-- Action item --
Please return only the lines from the one showing "les plus ingénieuses." to the end of the entries, keeping both ends and dropping every picture.

-- Provided entries --
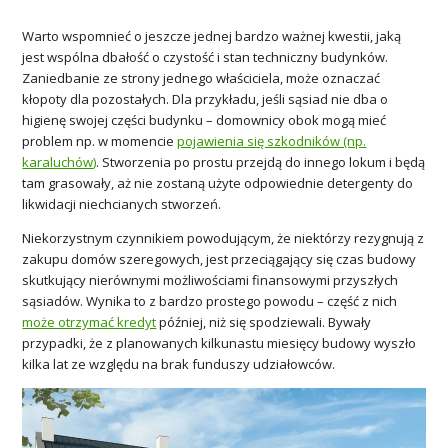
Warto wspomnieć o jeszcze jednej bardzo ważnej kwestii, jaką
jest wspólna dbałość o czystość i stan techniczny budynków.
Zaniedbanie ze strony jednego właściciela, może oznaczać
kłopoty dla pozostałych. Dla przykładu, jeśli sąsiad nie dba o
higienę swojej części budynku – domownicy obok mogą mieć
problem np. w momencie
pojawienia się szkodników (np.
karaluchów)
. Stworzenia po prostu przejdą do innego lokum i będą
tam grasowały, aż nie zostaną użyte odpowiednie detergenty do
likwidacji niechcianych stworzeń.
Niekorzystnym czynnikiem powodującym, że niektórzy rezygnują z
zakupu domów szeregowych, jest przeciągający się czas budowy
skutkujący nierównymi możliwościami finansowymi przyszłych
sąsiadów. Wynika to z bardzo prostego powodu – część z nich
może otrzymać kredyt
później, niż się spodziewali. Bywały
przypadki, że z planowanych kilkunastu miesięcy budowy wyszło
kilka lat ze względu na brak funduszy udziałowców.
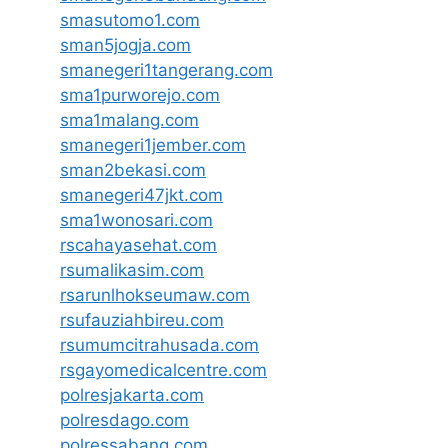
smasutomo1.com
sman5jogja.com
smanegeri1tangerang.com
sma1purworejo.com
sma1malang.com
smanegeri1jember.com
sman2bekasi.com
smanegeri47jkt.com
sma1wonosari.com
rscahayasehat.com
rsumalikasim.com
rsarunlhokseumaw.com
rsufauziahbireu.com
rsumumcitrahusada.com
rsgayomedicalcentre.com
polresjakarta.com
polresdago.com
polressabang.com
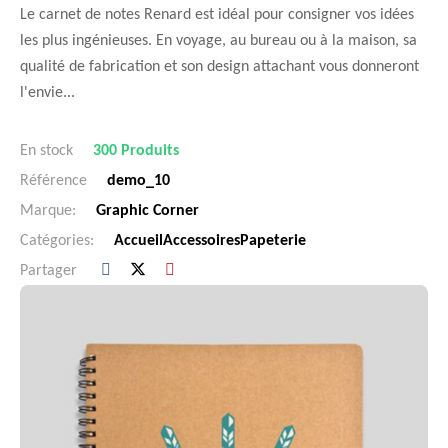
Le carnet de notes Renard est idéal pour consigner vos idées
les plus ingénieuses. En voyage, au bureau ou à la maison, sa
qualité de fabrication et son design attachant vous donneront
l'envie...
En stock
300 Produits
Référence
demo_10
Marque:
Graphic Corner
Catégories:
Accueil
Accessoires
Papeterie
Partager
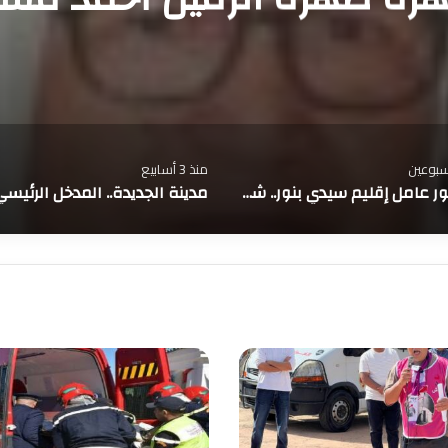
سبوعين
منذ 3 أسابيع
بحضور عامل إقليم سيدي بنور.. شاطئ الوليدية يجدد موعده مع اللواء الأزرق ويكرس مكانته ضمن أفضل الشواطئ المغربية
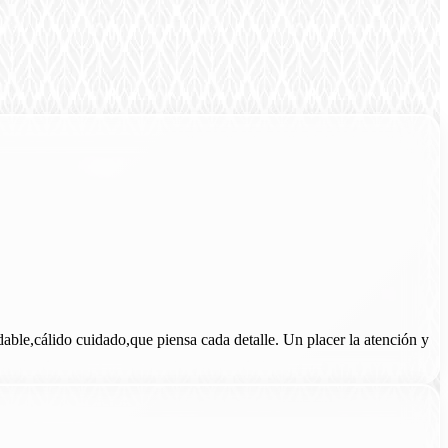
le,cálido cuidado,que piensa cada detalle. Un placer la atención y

-- Result --
les plus ingénieuses. En voyage, au bureau ou à la maison, sa
qualité de fabrication et son design attachant vous donneront
l'envie...
En stock
300 Produits
Référence
demo_10
Marque:
Graphic Corner
Catégories:
Accueil
Accessoires
Papeterie
Partager
سبوعين
منذ 3 أسابيع
بحضور عامل إقليم سيدي بنور.. شاطئ الوليدية يجدد موعده مع اللواء الأزرق ويكرس مكانته ضمن أفضل الشواطئ المغربية
le,cálido cuidado,que piensa cada detalle. Un placer la atención y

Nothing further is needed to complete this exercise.